This repository contains the solution to the problem outlined in instructions, along with the model, training code in pytorch with pytorch-lightning, results and tensorboard logs collected during training.

Model definition and training loop is present in plnn_module.py file. The current model may be a bit huge for the problem at hand, but it gives reasonable results, which can be verified by the training and validation loss given in the tensorboard logs. Given more time it might be possible to finetune the model and hyper parameters further using automated methods. The model definition can be easily customized by changing the hidden_layers arrray defining the neurons in each hidden layer.

The model achieved reasonable results for the training and test data that was provided. The MAE (L1Loss) for validation was 0.2, when the training was finished. The result from the inference is saved in a separate column with label 'Y', along with inputs, in the file test_pred.csv.

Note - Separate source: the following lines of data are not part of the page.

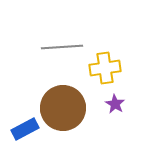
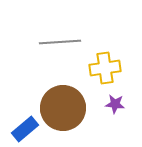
gray line: moved 2 px left, 5 px up
purple star: rotated 24 degrees counterclockwise
blue rectangle: rotated 12 degrees counterclockwise
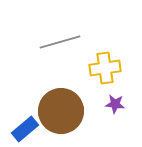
gray line: rotated 12 degrees counterclockwise
brown circle: moved 2 px left, 3 px down
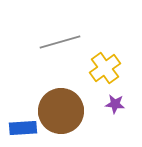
yellow cross: rotated 28 degrees counterclockwise
blue rectangle: moved 2 px left, 1 px up; rotated 36 degrees clockwise
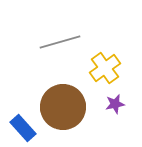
purple star: rotated 18 degrees counterclockwise
brown circle: moved 2 px right, 4 px up
blue rectangle: rotated 52 degrees clockwise
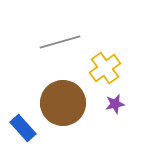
brown circle: moved 4 px up
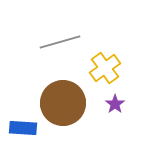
purple star: rotated 24 degrees counterclockwise
blue rectangle: rotated 44 degrees counterclockwise
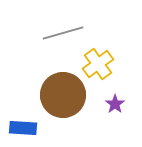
gray line: moved 3 px right, 9 px up
yellow cross: moved 7 px left, 4 px up
brown circle: moved 8 px up
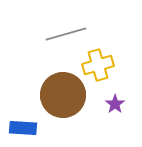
gray line: moved 3 px right, 1 px down
yellow cross: moved 1 px down; rotated 20 degrees clockwise
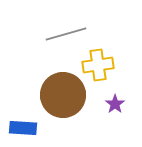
yellow cross: rotated 8 degrees clockwise
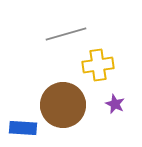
brown circle: moved 10 px down
purple star: rotated 12 degrees counterclockwise
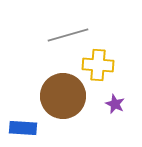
gray line: moved 2 px right, 1 px down
yellow cross: rotated 12 degrees clockwise
brown circle: moved 9 px up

The model checkpoint is saved in checkpoints folder and training logs are saved in logs folder. It can be inspected using tensorboard.

Training and validation loss during training is given in the following graphs.

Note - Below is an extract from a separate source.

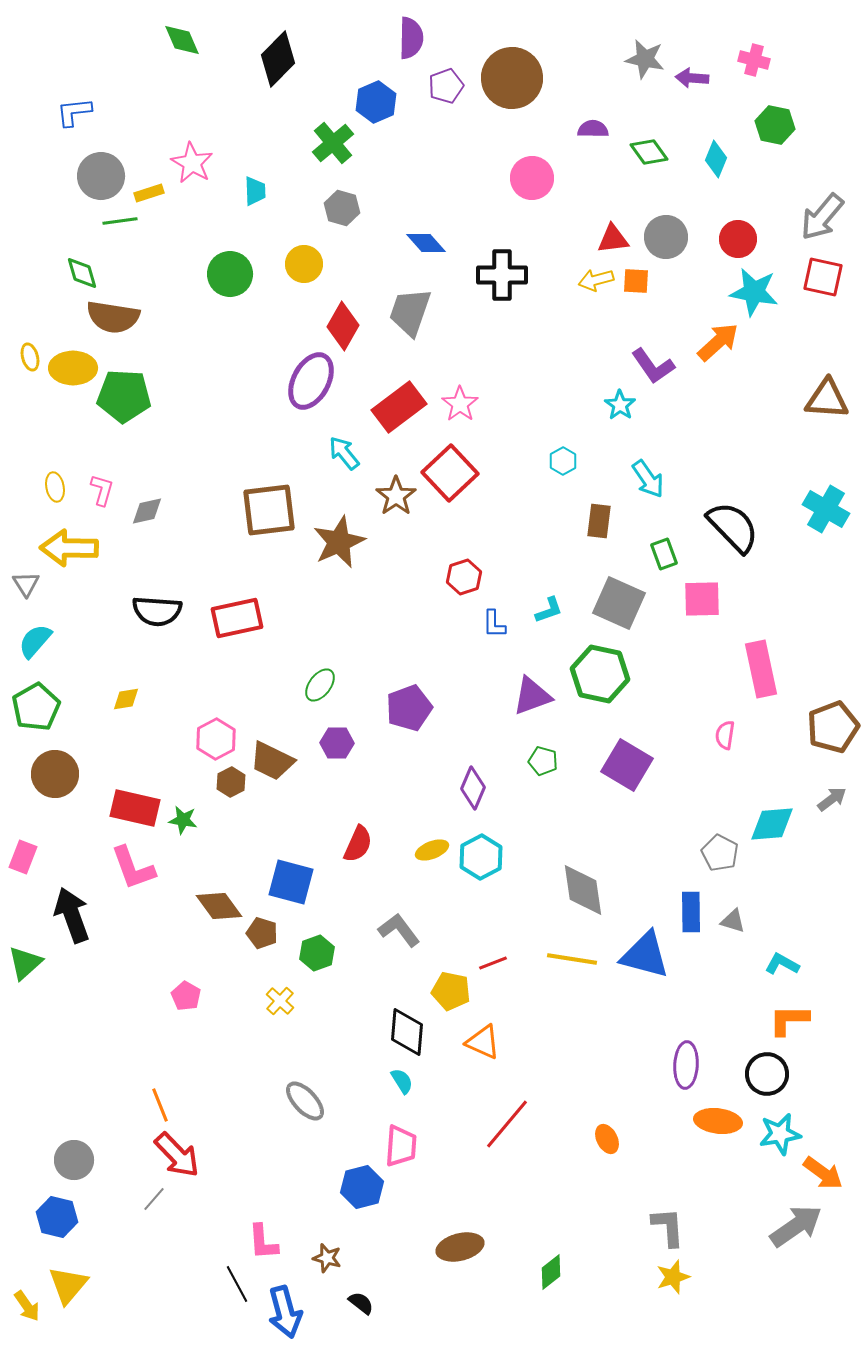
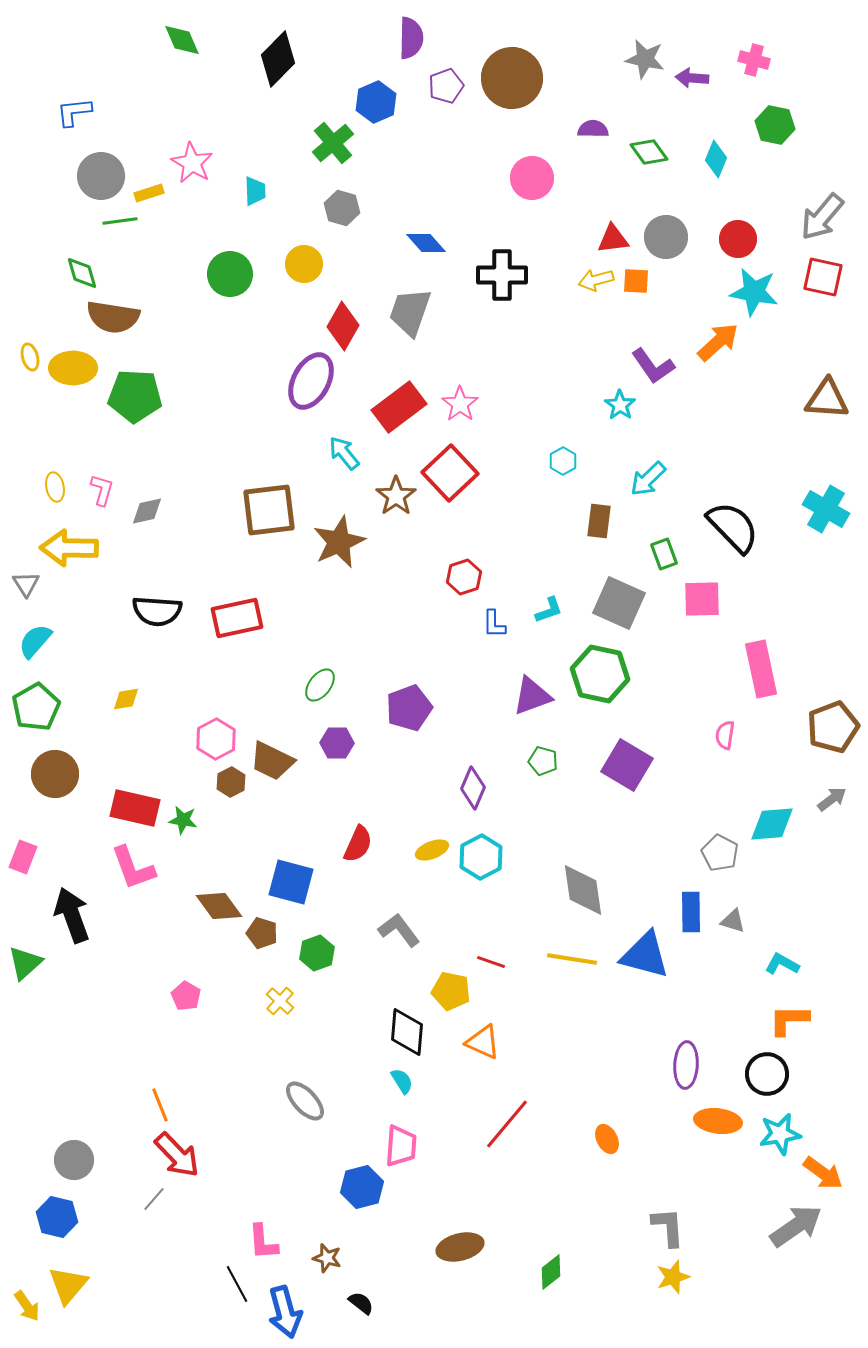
green pentagon at (124, 396): moved 11 px right
cyan arrow at (648, 479): rotated 81 degrees clockwise
red line at (493, 963): moved 2 px left, 1 px up; rotated 40 degrees clockwise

Training progress and learning rate change are shown in the logs below.

Run program.py after installing pytorch, pytorch-lightning and pandas. Default parameters are included in the program, but can be customized using commandline arguments. It should be possible to replicate the same results as random seed is fixed and deterministic option is turned on for pytorch-lightning.

Basic sanity checks for the data can be done using 'data_analysis.ipynb'.

No error handling is done in the current version.